When carrying ouy multiple comparisons, it is always a good idea to visualize the distributions in the observed samples with a side-by-side `boxplot` first, so it's easier to make sense of positive and negative effect sizes. You should also use the boxplots to check for individual outliers -- e.g. a student who didn't finish his test -- which might distort your results.
```{r boxplot}
boxplot(pre ~ class, data=LC, ylim=c(0, 100))
```
# Comparisons between dependent samples
Our main interest is to find out whether the language course has been effective, i.e. whether there is a significant improvement of test results from the pre-test to the post-test. One might be tempted to simply apply Student's t-test to the `pre` and `post` scores:
```{r wrongTest}
t.test(LC$post, LC$pre) # THIS IS WRONG!
```
> **Q:** What is wrong with this approach? Can you explain why the test doesn't find a significant difference even though average scores in the post-test (57.6 points) are more than 3 points higher than in the pre-test (54.5 points)?

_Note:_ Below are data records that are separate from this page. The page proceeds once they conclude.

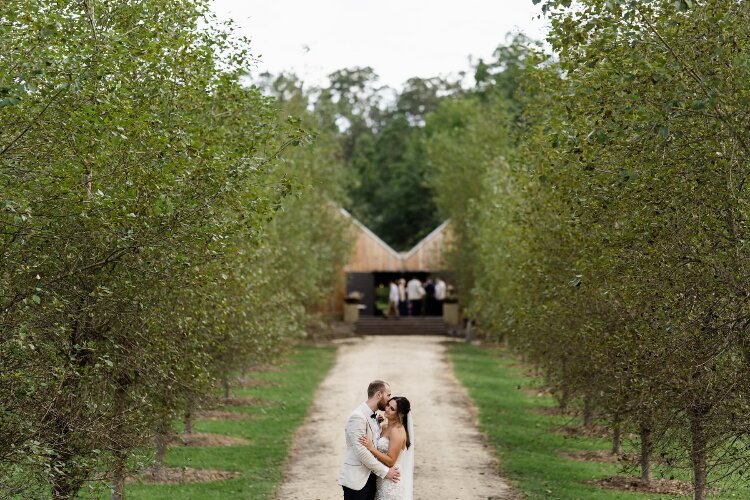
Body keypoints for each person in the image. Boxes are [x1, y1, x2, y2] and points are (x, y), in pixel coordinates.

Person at [338, 381, 401, 499]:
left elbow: (375, 444)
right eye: (388, 395)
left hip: (372, 479)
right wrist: (386, 472)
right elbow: (362, 452)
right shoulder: (357, 417)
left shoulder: (374, 416)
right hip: (357, 481)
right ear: (378, 395)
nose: (389, 400)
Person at [358, 396, 414, 500]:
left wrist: (371, 448)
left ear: (400, 414)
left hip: (390, 482)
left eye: (392, 409)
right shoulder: (384, 427)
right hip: (381, 477)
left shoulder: (397, 432)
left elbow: (391, 461)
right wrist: (376, 423)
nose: (387, 409)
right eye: (388, 405)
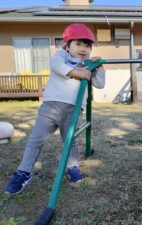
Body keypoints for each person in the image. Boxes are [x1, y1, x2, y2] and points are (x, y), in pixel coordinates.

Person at [5, 23, 106, 195]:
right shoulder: (62, 57)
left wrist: (100, 67)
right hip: (50, 107)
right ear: (67, 46)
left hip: (73, 110)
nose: (83, 49)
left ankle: (72, 167)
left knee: (70, 141)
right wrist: (78, 73)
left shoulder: (89, 65)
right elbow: (55, 64)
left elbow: (100, 84)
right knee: (36, 140)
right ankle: (24, 171)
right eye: (78, 44)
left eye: (87, 45)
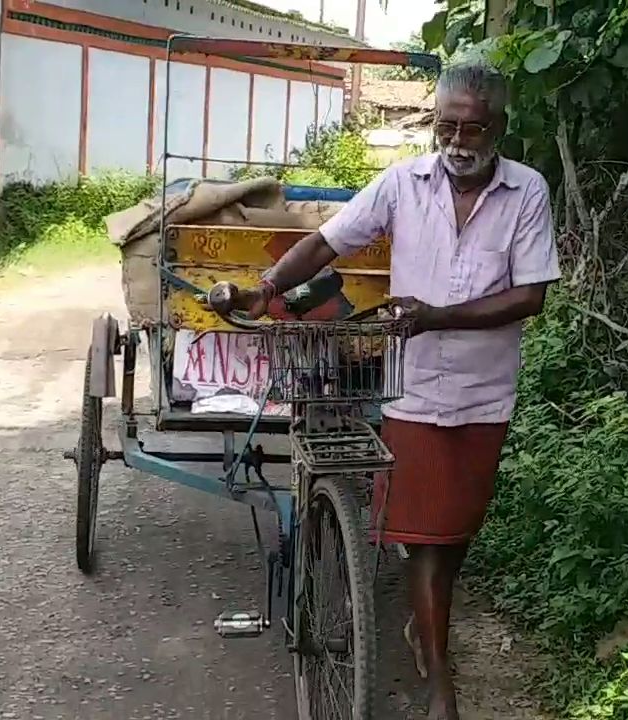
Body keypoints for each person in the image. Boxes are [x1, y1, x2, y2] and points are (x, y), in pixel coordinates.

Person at [208, 60, 559, 720]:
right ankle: (439, 684)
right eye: (444, 125)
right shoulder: (403, 183)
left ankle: (423, 633)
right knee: (426, 539)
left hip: (486, 392)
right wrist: (266, 289)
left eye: (472, 129)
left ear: (500, 129)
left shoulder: (528, 192)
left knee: (454, 537)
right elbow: (327, 242)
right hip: (417, 388)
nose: (456, 141)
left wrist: (437, 315)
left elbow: (531, 294)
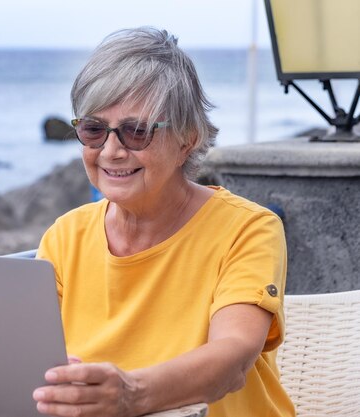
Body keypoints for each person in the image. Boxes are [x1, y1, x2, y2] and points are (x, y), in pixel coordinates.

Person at [32, 27, 295, 417]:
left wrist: (130, 394)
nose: (111, 151)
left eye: (136, 132)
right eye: (93, 129)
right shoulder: (65, 237)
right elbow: (32, 363)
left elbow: (233, 358)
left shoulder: (247, 229)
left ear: (187, 140)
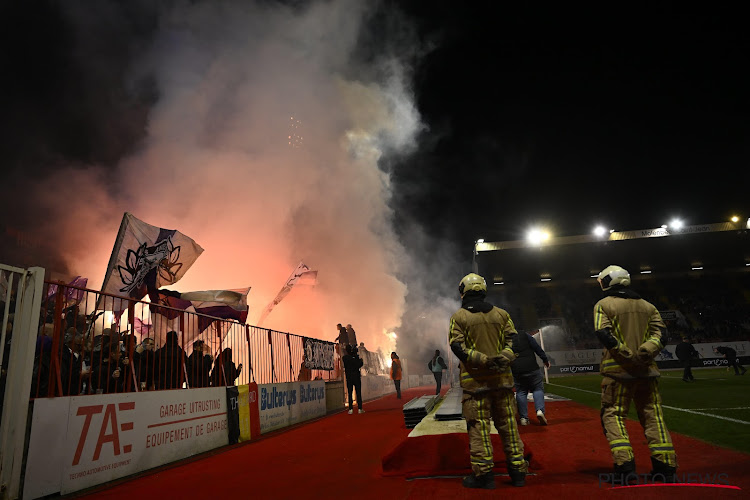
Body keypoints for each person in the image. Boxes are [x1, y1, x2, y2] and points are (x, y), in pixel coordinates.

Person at [593, 265, 677, 483]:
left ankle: (625, 469)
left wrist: (626, 354)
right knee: (653, 417)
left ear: (609, 281)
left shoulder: (603, 305)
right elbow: (662, 334)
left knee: (613, 415)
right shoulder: (648, 306)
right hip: (647, 372)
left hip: (617, 373)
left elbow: (604, 333)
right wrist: (646, 351)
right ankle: (666, 469)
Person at [449, 273, 527, 489]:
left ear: (463, 291)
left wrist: (482, 360)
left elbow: (458, 347)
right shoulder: (502, 315)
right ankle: (518, 472)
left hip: (476, 386)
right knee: (509, 427)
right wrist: (504, 357)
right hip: (502, 383)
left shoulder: (459, 317)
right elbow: (515, 341)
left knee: (479, 429)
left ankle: (484, 476)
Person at [511, 330, 551, 426]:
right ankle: (540, 411)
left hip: (517, 370)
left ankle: (523, 418)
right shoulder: (525, 335)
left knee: (521, 392)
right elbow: (537, 348)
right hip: (531, 367)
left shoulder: (503, 339)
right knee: (537, 389)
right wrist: (545, 360)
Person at [342, 344, 365, 413]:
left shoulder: (345, 358)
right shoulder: (355, 358)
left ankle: (350, 409)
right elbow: (359, 364)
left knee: (350, 393)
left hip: (349, 377)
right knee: (358, 393)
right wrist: (360, 360)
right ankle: (360, 408)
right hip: (356, 377)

# Comparing two dependent samples
The two-sample t-test assumes two independent samples from different populations, but here we have a single sample of 102 students with two "measurements" for each student. Our incorrect application of the t-test takes the large variability of test scores betweeen schools and individual students into account, concluding that the observed difference can easily be explained by the random selection of students from the pre-test and post-test groups. In fact, however, a large part of the variability is due to the individual language skills of students. Most of the students improve between pre- and post-test, giving strong evidence for a positive effect of the course. This situation can be visualized with a scatterplot, where each point corresponds to a single student. Any student above the blue diagonal has achieved a personal improvement in the post-test.

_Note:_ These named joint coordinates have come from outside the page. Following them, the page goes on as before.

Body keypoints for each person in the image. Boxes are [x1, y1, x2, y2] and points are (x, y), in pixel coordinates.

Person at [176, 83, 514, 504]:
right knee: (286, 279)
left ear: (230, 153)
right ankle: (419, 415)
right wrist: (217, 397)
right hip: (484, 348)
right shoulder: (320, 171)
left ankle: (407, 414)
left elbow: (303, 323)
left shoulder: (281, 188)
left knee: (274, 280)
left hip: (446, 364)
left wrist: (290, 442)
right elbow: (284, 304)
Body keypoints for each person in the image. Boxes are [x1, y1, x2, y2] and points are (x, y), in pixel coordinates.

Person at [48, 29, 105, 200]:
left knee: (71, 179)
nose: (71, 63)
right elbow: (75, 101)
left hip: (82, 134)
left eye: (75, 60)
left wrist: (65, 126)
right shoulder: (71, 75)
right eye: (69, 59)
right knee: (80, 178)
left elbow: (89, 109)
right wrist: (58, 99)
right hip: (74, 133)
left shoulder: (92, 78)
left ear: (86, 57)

```{r scatterPlot, fig.width=4, fig.height=4, echo=2:4}
par(mar=c(4,4,1,1))
plot(LC$pre, LC$post, pch=20,
xlim=c(0, 100), ylim=c(0, 100), xlab="pre-test", ylab="post-test")
abline(0, 1, col="blue")
```
The plot above suggests that it is more meaningful to look at the differences between pre-test score $x_i$ and post-test score $y_i$ for each student $i$ rather than comparing the $x_i$ and $y_i$ as independent samples:
$$
d_i = y_i - x_i
$$
We can now simply apply a one-sample t-test for $H_0: \mu = 0$, i.e. that there is no change between pre- and post-test on average. This procedure is known as a **paired t-test**.
```{r pairedTTest}
t.test(LC$post, LC$pre, paired=TRUE)
```
The paired t-test yields a highly significant p-value $p\approx .000017^{***}$. The confidence interval $1.75 \leq \mu \leq 4.48$ shows that students improve by at least 1.75 points on average.

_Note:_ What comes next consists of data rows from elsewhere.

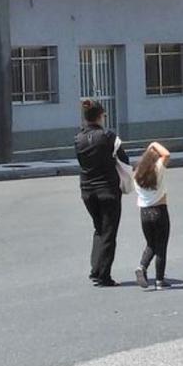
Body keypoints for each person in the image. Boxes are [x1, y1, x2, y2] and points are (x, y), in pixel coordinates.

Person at [74, 99, 130, 287]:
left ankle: (95, 270)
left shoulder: (78, 138)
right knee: (109, 232)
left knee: (99, 229)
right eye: (104, 115)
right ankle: (104, 275)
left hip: (87, 191)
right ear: (100, 116)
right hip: (108, 191)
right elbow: (124, 159)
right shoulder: (108, 136)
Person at [133, 141, 172, 291]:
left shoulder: (137, 173)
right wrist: (154, 144)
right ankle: (159, 281)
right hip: (159, 210)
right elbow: (166, 154)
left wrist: (149, 150)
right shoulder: (158, 169)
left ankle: (141, 267)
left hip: (144, 213)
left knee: (151, 244)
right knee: (161, 246)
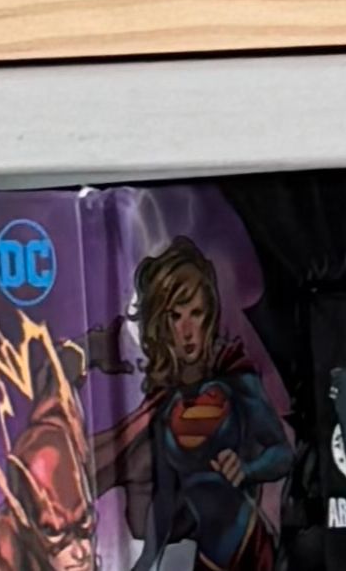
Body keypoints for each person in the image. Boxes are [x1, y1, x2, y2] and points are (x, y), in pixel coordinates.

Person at [97, 238, 291, 571]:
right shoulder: (165, 404)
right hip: (207, 556)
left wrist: (247, 469)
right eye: (176, 316)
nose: (187, 331)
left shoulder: (236, 377)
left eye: (195, 313)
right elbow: (164, 500)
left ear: (209, 316)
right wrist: (145, 563)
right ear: (163, 323)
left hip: (248, 546)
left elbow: (282, 453)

An interesting follow-up question would be whether the course was particularly effective in some of the schools or for certain groups of students. A boxplot of the differences $d_i$, grouped by school, gives a first indication:
```{r pairedBoxplot}
boxplot((post - pre) ~ class, data=LC, ylab="improvement in post-test")
abline(h=0, col="blue")
```
> **Q:** Can you work out whether the differences visible in the boxplot above are significant? Which test do you need for this purpose, and what are the data for the test?